Путешествие в решете — страница 19 из 60

– А там, по соседству, что?

– Там морг, но я бываю только в комнате отдыха. Подозреваю, что и здесь раньше был морг.

– А я один раз был в морге. У нас на пилораме умер старик, и меня зачем-то водили на опознание. А я случайно попал в само место, где разрезают. В куче лежало несколько сердец, ещё чего-то. Кто-то был прикрыт тряпкой, кто-то нет. Запомнилась молодая красивая женщина, совсем голая. Мне сказали, что она утонула.

– Пойдём работать.

Больше мы не перекуривали и, казалось, в азарте, в угаре, старались перегнать друг друга. Если Зойка брала маленькую банку, и я брал маленькую. Если она брала большую, и я брал большую. Хорошо, что не было младенцев.

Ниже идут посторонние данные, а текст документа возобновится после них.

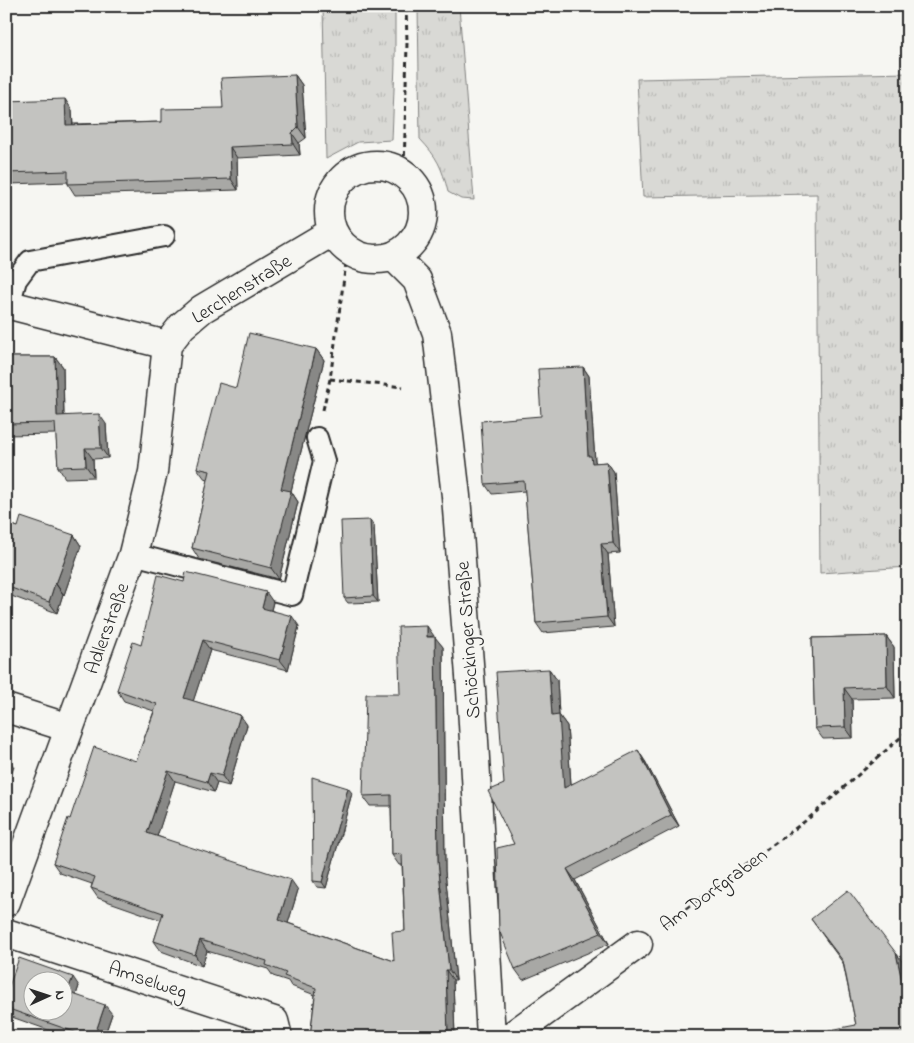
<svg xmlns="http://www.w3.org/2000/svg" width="914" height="1043" font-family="'Indie Flower',sans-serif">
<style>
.grass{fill:url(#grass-tufts);stroke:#828280}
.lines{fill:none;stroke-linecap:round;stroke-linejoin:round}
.service-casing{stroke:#2b2b2b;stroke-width:24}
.minor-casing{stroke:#2b2b2b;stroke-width:31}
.path{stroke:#2b2b2b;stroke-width:3;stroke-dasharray:5 4;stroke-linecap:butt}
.service{stroke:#f6f6f2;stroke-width:20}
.minor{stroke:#f6f6f2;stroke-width:28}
.wall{fill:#a8a8a5;stroke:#2b2b2b}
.shaded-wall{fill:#888886;stroke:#2b2b2b}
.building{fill:#c3c3c0;stroke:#2b2b2b;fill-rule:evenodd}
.labels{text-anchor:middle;stroke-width:4.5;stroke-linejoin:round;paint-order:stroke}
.street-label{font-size:20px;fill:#2b2b2b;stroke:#f6f6f2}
</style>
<defs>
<pattern id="grass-tufts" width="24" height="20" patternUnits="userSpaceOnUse" patternTransform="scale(1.25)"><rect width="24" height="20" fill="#d9d9d5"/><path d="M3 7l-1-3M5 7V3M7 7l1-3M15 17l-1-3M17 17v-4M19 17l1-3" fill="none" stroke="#babab7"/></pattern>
</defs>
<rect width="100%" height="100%" fill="#f6f6f2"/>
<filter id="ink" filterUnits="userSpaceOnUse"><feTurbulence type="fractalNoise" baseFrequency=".02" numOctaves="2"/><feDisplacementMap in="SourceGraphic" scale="10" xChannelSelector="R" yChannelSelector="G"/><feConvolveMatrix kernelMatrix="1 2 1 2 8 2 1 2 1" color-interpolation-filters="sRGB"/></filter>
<g filter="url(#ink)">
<!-- grass -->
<path class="grass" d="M323 6H395V64L392 140 358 142 326 159Z
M418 6H459L474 200 461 199 448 192C442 167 437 157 420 139Z
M908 73V567L820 573 817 194 643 197 637 79Z"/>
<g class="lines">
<!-- service casing -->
<g class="service-casing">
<path id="service" d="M9 305 16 280 30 261 164 236
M133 554 292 595 324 461 317 438"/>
</g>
<!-- minor casing -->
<g class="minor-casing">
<path id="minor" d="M329 212a47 47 0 1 1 94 0a47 47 0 1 1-94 0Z
M394 257 417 280 437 333 456 496 471 689 491 1037
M6 304 167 345 182 326 202 309 332 232
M6 708 69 728
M6 902 133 554 153 472 167 345
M6 933 274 1021 278 1037
M510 1037 638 944"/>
</g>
<!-- path -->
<path class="path" d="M404 174 407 42 406 6
M330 379 403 387
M323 410 330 379 346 263
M664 925 808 819 908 731"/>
<!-- service -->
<use href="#service" class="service"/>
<!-- minor -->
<use href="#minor" class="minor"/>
</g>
<!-- wall -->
<path class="wall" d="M295 75 302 85 306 138 299 143 300 155 237 158 238 190 75 195 68 184V182L10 184 11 219H6V101L72 110 73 124 162 122 223 108Z
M316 349 324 360 291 491 298 502 279 579 199 559 192 548 208 480 205 479 197 468 236 388Z
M6 357H55L63 367 64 415 106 424 108 458 93 459 94 477 65 478 58 467 56 434 6 435Z
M583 367 589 376 595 461 596 463 607 462 614 472 620 553 608 554 614 627 543 633 536 623 525 491 492 494 485 484 541 416Z
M370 520 374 526 378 602 348 603 344 598Z
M6 523 18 527 74 535 81 546 64 595 63 594 57 613 6 594Z
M184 582 273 602 271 610 299 626 288 670 210 650 193 701 240 715 247 725 229 786 217 783 214 792 175 781 157 836 298 890 288 923 394 961 405 931 402 865H399L392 855 391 806H370L363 796 400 694 434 637 443 647 445 871 456 980H453L455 1037H310L315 995 291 986 288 981 273 976 268 969 207 951 202 966 161 951 154 941 161 920 98 898 91 888 92 884 60 873 53 863 70 819 136 761 154 711 124 701 117 690 141 645Z
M886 636 894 647 895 698 852 699 853 738 823 739 815 728 812 638Z
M549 669 557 680 559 715 567 726 571 784 645 761 679 826 575 880 609 944 523 980 515 969 514 844 504 784Z
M352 793 326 888 317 887 313 881Z
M811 919 896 953 907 968 856 1025 843 963Z
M79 986 76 995 112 1014 104 1037H68L9 1016 6 1012V995Z"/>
<!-- shaded-wall -->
<path class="shaded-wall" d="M295 75 302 85 306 138 298 127Z
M65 99 72 110 73 135 66 125Z
M292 133 299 143 300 155 293 144Z
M230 147 237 158 238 190 231 179Z
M6 178 10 184 11 219 6 212Z
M316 349 324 360 291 491 298 502 279 579 271 568 281 489Z
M55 357 63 367 64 426 57 416Z
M583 367 589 376 595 461 598 466 592 463 588 456Z
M99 414 106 424 108 458 101 448Z
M85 448 93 459 94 477 86 466Z
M607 462 614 472 620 553 613 543Z
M370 520 374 526 378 602 373 596Z
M74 535 81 546 64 595 56 584Z
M601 544 608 554 614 627 607 617Z
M55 583 63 594 57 613 49 602Z
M266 592 273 602 269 618 262 608Z
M292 616 299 626 288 670 280 660Z
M427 626 434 636 427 637Z
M886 636 894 647 895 698 887 686Z
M435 637 443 647 445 871 456 980 449 970 438 861Z
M203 640 210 650 191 708 184 698Z
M549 669 557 680 559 715 567 726 572 799 564 788 552 716Z
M844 688 852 699 853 738 845 727Z
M240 715 247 725 229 786 222 776Z
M638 750 645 761 679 826 671 815Z
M7 758 14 767 6 788V759Z
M168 771 175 781 155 843 147 833Z
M210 773 217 783 214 792 207 782Z
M348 788 352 793 326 888 322 882Z
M567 869 575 880 609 944 601 933Z
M291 880 298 890 286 930 279 920Z
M200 940 207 951 202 966 195 955Z
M896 953 907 968 908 974V1010Z
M446 970 453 980 455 1037H448Z
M73 977 79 986 74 1001 67 992Z
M105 1005 112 1014 104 1037H94Z"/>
<!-- building -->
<path class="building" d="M295 75 298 127 292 133 293 144 230 147 231 179 68 184V171L6 173V101L65 99 66 125 162 122V109L223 108 221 78Z
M249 333 316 349 281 489 291 491 271 568 192 548 210 471 197 468 219 383 236 388Z
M6 357H55L57 416 99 414 101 448H85L86 466 58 467 55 423 6 424Z
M583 367 588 456H591L592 463 607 462 613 543 601 544 607 617 536 623 524 481 485 484 481 421 541 416 538 369Z
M21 517 74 535 56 584 55 583 49 602 6 586V523L18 527Z
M370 520 373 596 344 598 341 521Z
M186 572 266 592 262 608 292 616 280 660 203 640 184 698 240 715 222 776 210 773 207 782 168 771 147 833 291 880 279 920 394 961 392 932 405 931 402 854 392 855 391 795 363 796 366 694H400L398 627 427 626V637H435L438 861 449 970H446L448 1037H310L316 988 284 976 286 973 266 965 267 961 200 940 195 955 154 941 163 913 91 888 95 877 53 863 68 818 70 819 94 747 136 761 157 704 117 690 133 642 141 645 158 575 184 582Z
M886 636 887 686 844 688 845 727 815 728 812 638Z
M549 669 552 716 559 715 564 788 638 750 671 815 567 869 601 933 515 969 499 930 497 848 514 844 488 791 504 784 496 672Z
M312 777 348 788 322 882 313 881Z
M848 890 896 953 908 1010V1037H794L856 1025 843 961 811 919Z
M19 958 73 977 67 992 105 1005 94 1037H89L6 1008V995ZM32 980H62V1010H32Z
M193 1030 220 1037H191Z"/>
</g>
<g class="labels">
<!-- street labels -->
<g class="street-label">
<text transform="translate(241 288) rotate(-32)" y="7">Lerchenstraße</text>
<text transform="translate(106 628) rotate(-70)" y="7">Adlerstraße</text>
<text transform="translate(467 640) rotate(-94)" y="7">Schöckinger Straße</text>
<text transform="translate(713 889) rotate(-36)" y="7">Am Dorfgraben</text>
<text transform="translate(148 979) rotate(18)" y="7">Amselweg</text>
</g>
</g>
<!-- margin -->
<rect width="914" height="1043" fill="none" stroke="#f6f6f2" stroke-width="25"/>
<rect x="12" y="12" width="889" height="1018" fill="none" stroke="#2b2b2b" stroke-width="2" filter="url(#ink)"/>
<!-- north arrow -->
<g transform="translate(48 996) rotate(87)"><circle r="24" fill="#f6f6f2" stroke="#a5a5a2"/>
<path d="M0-4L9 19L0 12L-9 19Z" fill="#2b2b2b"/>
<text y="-8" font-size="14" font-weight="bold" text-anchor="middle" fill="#2b2b2b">N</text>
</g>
</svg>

Вдруг, когда я пошёл за очередной банкой и уже протянул к ней руки, вырубился свет. Стало темно до страха.

– А, а! – закричала Зойка, словно встраивая свои вскрики в шум бегущей воды. – А! Я боюсь! Ты где? Ты где?

– Здесь.

– Иди сюда, я боюсь, иди сюда, – голос её дрожал и вот-вот мог сорваться на плач.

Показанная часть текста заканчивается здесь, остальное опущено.